Murrell’s sons have all settled into different roles in the company. Jim, 45, helps manage the entire operation. Matt opens new sites. Chad, 40, does the manager training. Ben, 29, is the IT guy. And 25-year-old Tyler oversees the bakeries that provide the Five Guys buns. The family still has their fair share of disagreements. Moseley remembers walking out of a meeting with a potential franchisee and seeing the boys and their father screaming at one another in the parking lot. “I thought there was going to be a knock-down, drag-out brawl,” says Moseley. “Then Jerry turns to me and says, ‘Can’t you see we’re having a friggin’ family meeting here?’”
Five Guys does have its share of real potential problems. “Everything has moved so fast,” says franchisee Horton. With companies like Shake Shack and Smashburger on the scene, “it’s become a much more competitive business.” Even Five Guys’ own restaurants are beginning to compete amongst themselves, a problem Starbucks ran into in the early 2000s. “Whenever we open a store within 10.5 miles from another, they eat away at each other,” says Murrell. “That’s a problem that I don’t know how to get around.” Ed Rensi, a former McDonald’s CEO who has recently opened his own “better burger” concept, Tom & Eddie’s, warns: “The faster you go, the harder it is to execute.”
But potential investors don’t seem to mind.
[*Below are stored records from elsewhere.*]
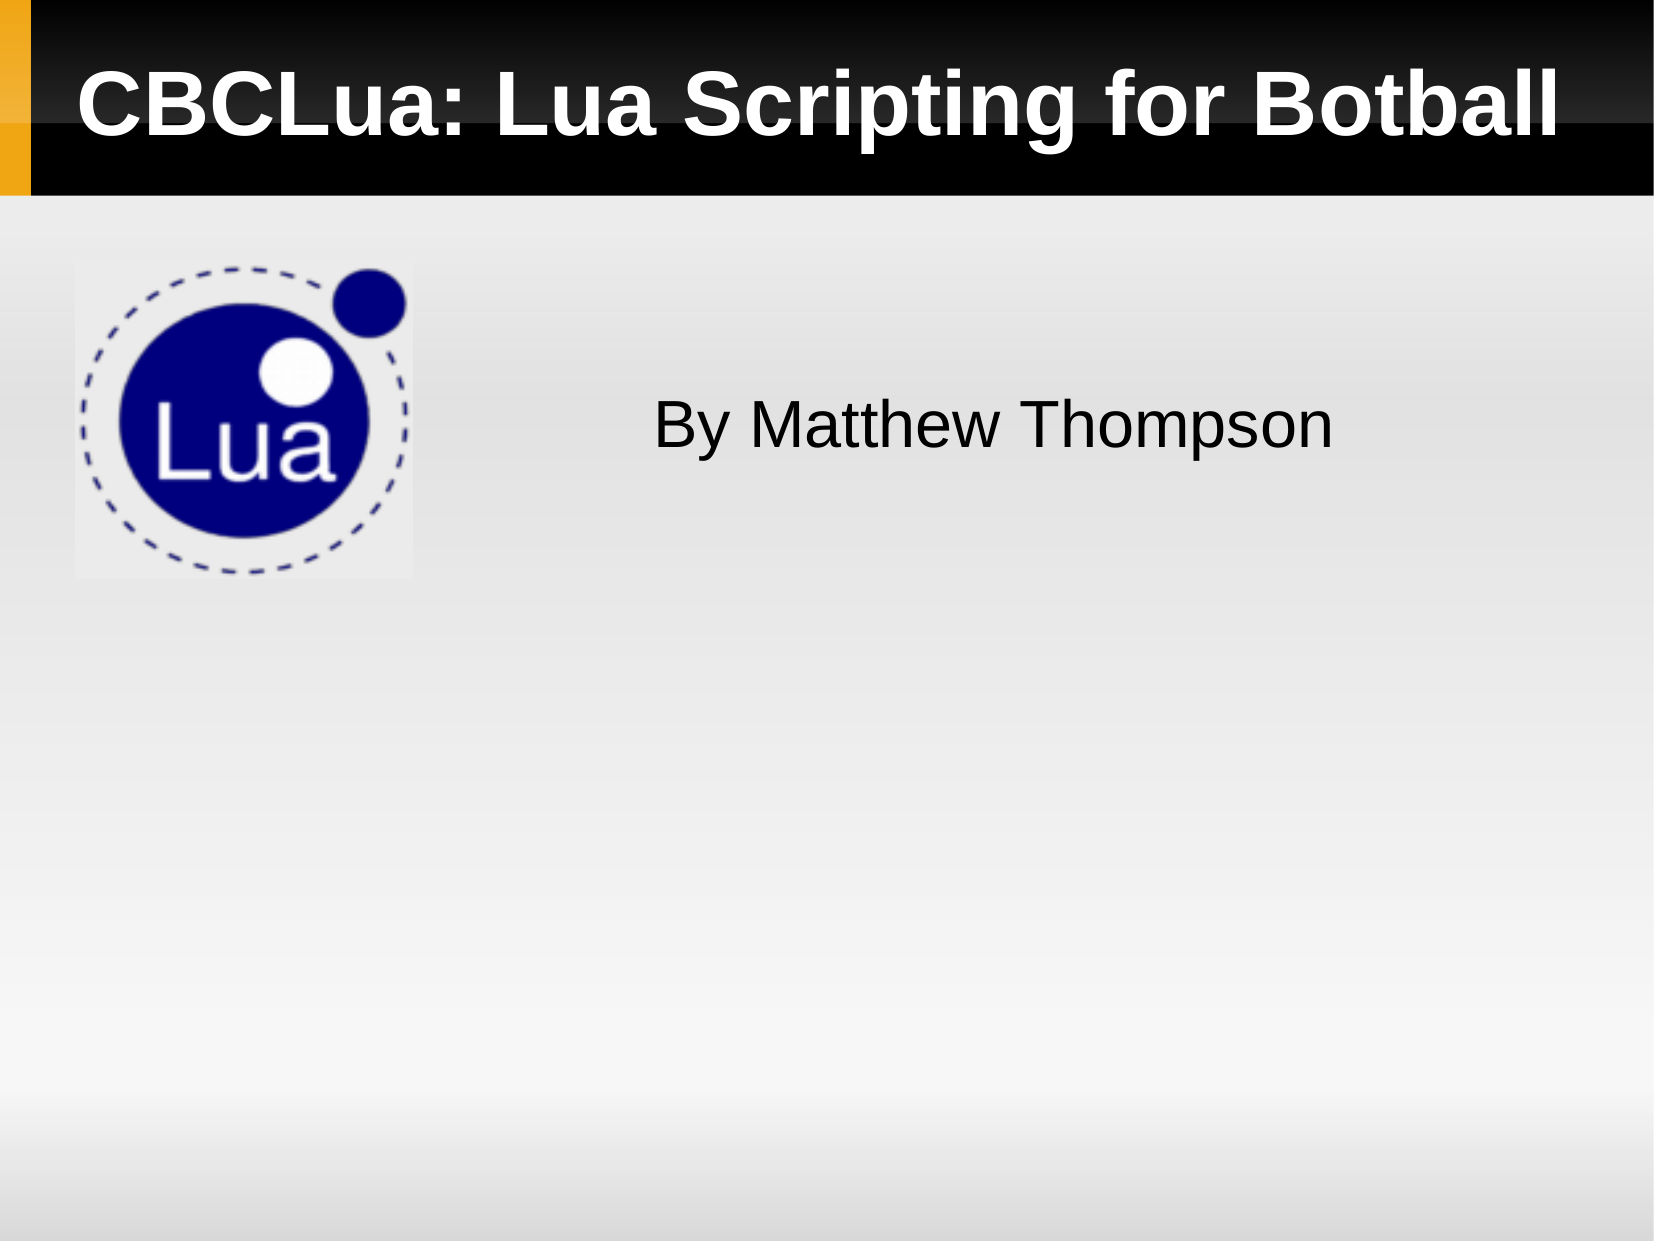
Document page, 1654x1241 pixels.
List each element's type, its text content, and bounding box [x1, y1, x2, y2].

subtitle By Matthew Thompson [487, 323, 1501, 526]
picture [0, 0, 1654, 1241]
title CBCLua: Lua Scripting for Botball [76, 0, 1565, 208]
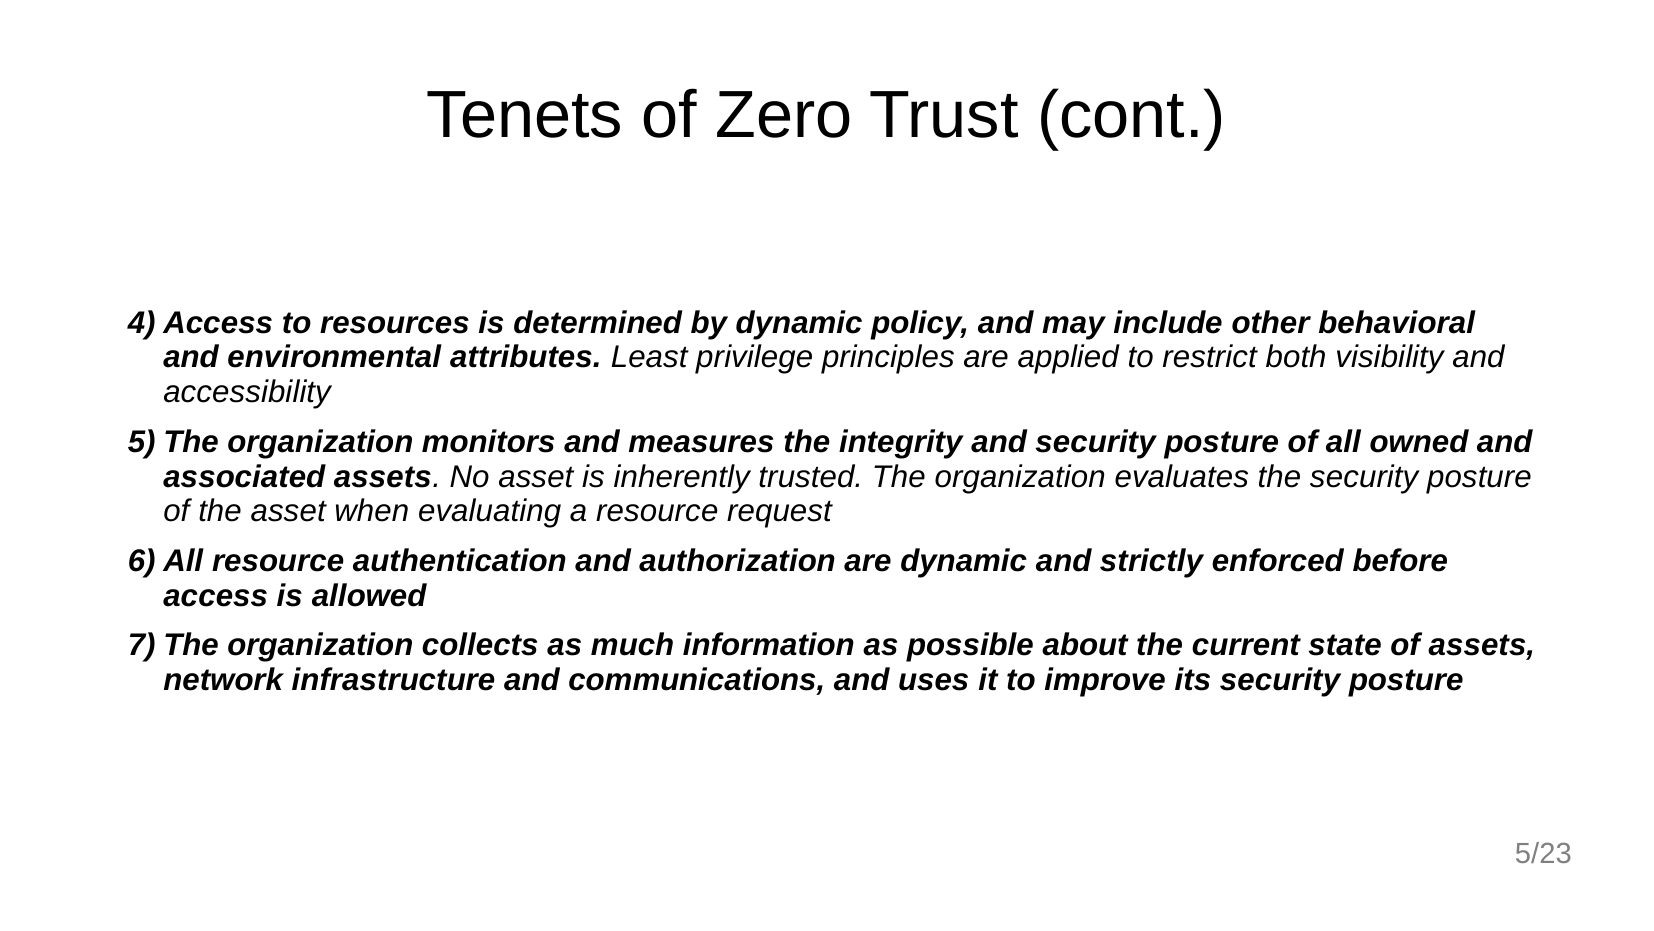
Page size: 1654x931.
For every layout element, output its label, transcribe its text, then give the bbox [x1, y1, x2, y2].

text_box <number>/23 [1500, 829, 1651, 931]
list Access to resources is determined by dynamic policy, and may include other behavioral and environmental attributes. Least privilege principles are applied to restrict both visibility and accessibility The organization monitors and measures the integrity and security posture of all owned and associated assets. No asset is inherently trusted. The organization evaluates the security posture of the asset when evaluating a resource request All resource authentication and authorization are dynamic and strictly enforced before access is allowed The organization collects as much information as possible about the current state of assets, network infrastructure and communications, and uses it to improve its security posture [127, 255, 1539, 795]
title Tenets of Zero Trust (cont.) [82, 37, 1571, 193]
Murrell says he meets with banks who want to take him public every three months or so. And he has met with private equity firms, including the Carlyle Group, interested in buying a majority stake. Murrell says he always politely listens but wants to stay private and in control for the time being.
And why stop now? Though the U.S. and Canada are sold out, Murrell keeps buying back franchises whenever he can so he can run them. “Those stores are more profitable, and they serve as good models for our franchisees to see that we do everything we ask them to do,” he says. Murrell is even expanding overseas. He has an agreement with Freston Road Investments, a British firm run by Charles Dunstone, the founder of British mobile phone retailer the Carphone Warehouse, to open 200 to 300 stores in Great Britain starting next year. He’s had offers to open stores in the Middle East but says, “We’ll get our feet wet in England.”
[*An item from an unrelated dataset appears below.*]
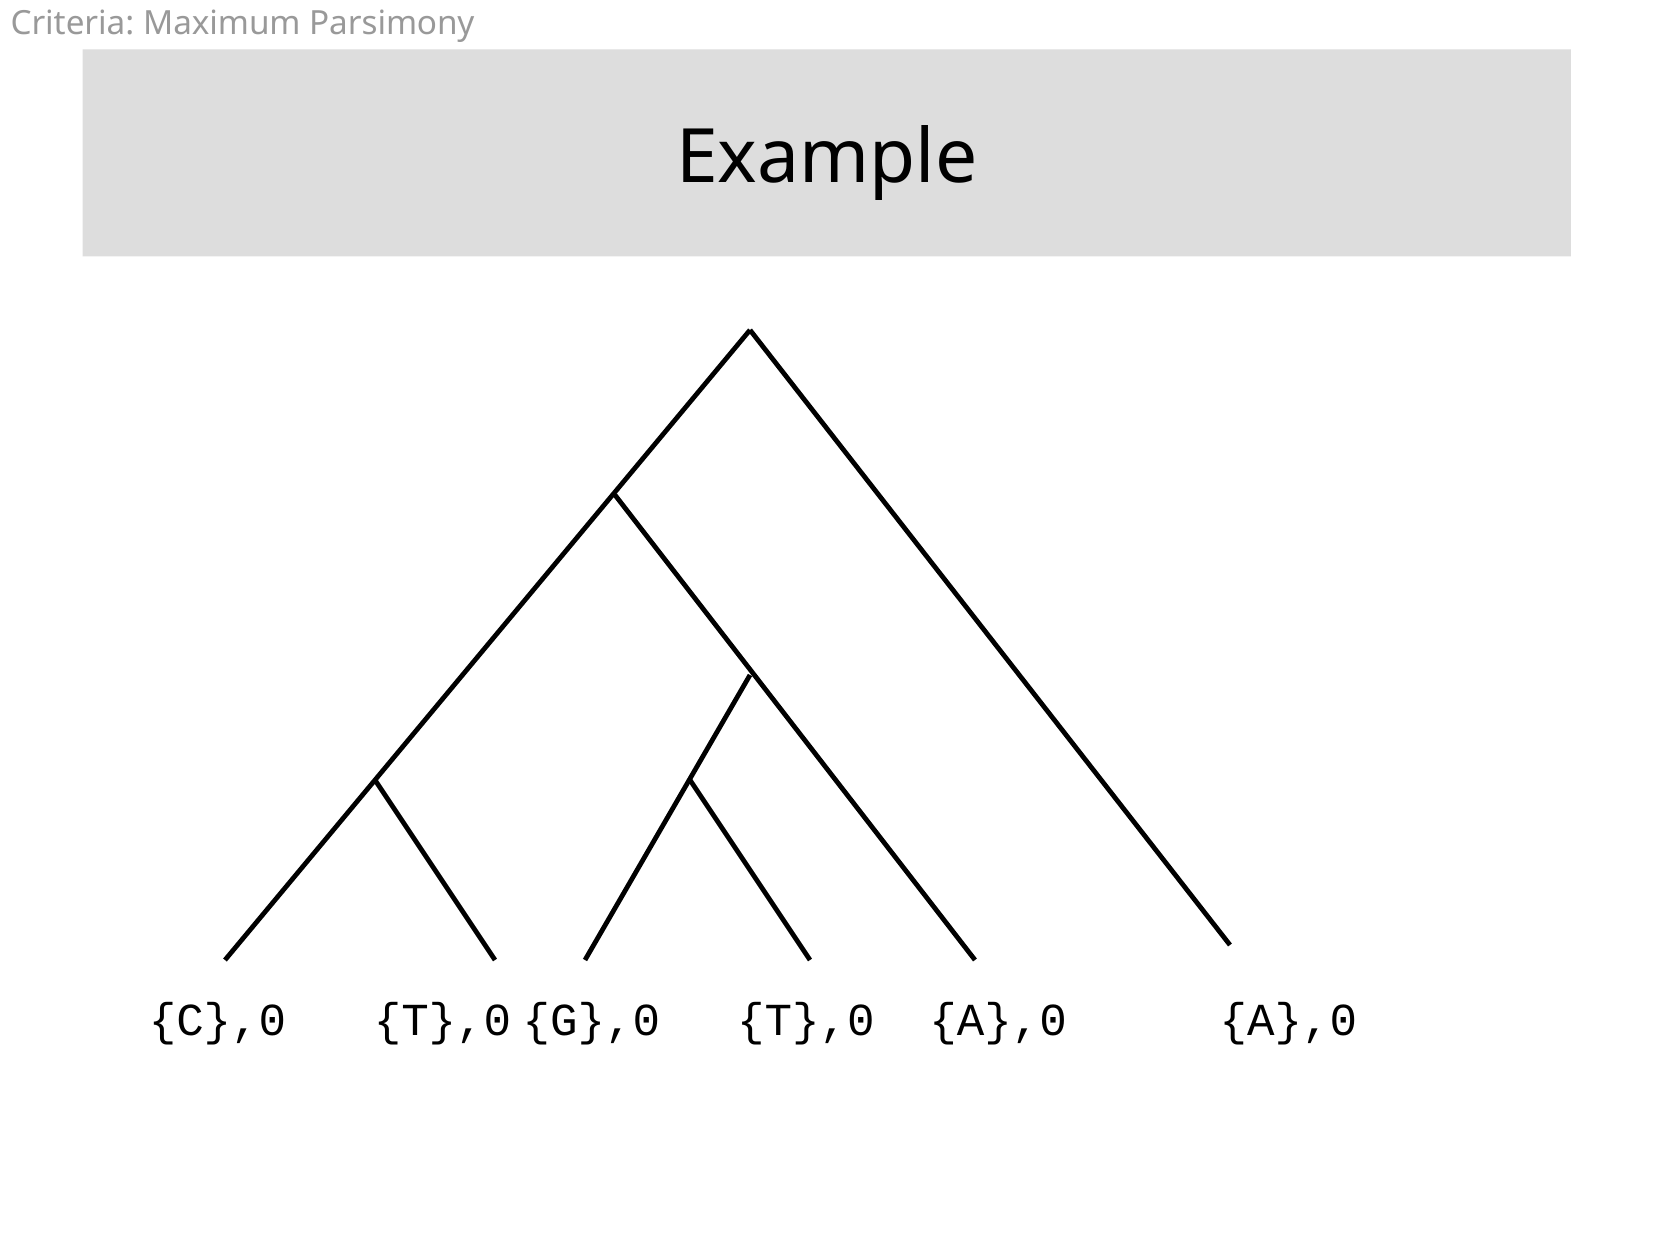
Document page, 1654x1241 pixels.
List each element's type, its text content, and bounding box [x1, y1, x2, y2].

Murrell has no immediate plans to step down, but his success has given him a bit more free time these days. He says he’s working on his golf game, “but those damn windmills keep getting in the way.” He goes deep-sea fishing in the Bahamas and Maryland. But he generally likes to keep life simple. “I look at him like a football coach,” says Moseley. “He’s the leader, and he hires good people and lets them do their jobs.” Murrell likes to say that he had little to do with the success of Five Guys and that it was all due to Janie and the boys. Others have a different take. “He’s a self-effacing guy, kind of a good old boy,” says Horton. “But he’s a benevolent dictator for sure.” Says Chad: “It’s his genius.” And what motivates him? “He likes the money.”
Murrell admits he likes the money but says it’s more than just about him. “I enjoy seeing the kids, the managers and the franchisees make money. I like to see everyone have fun.”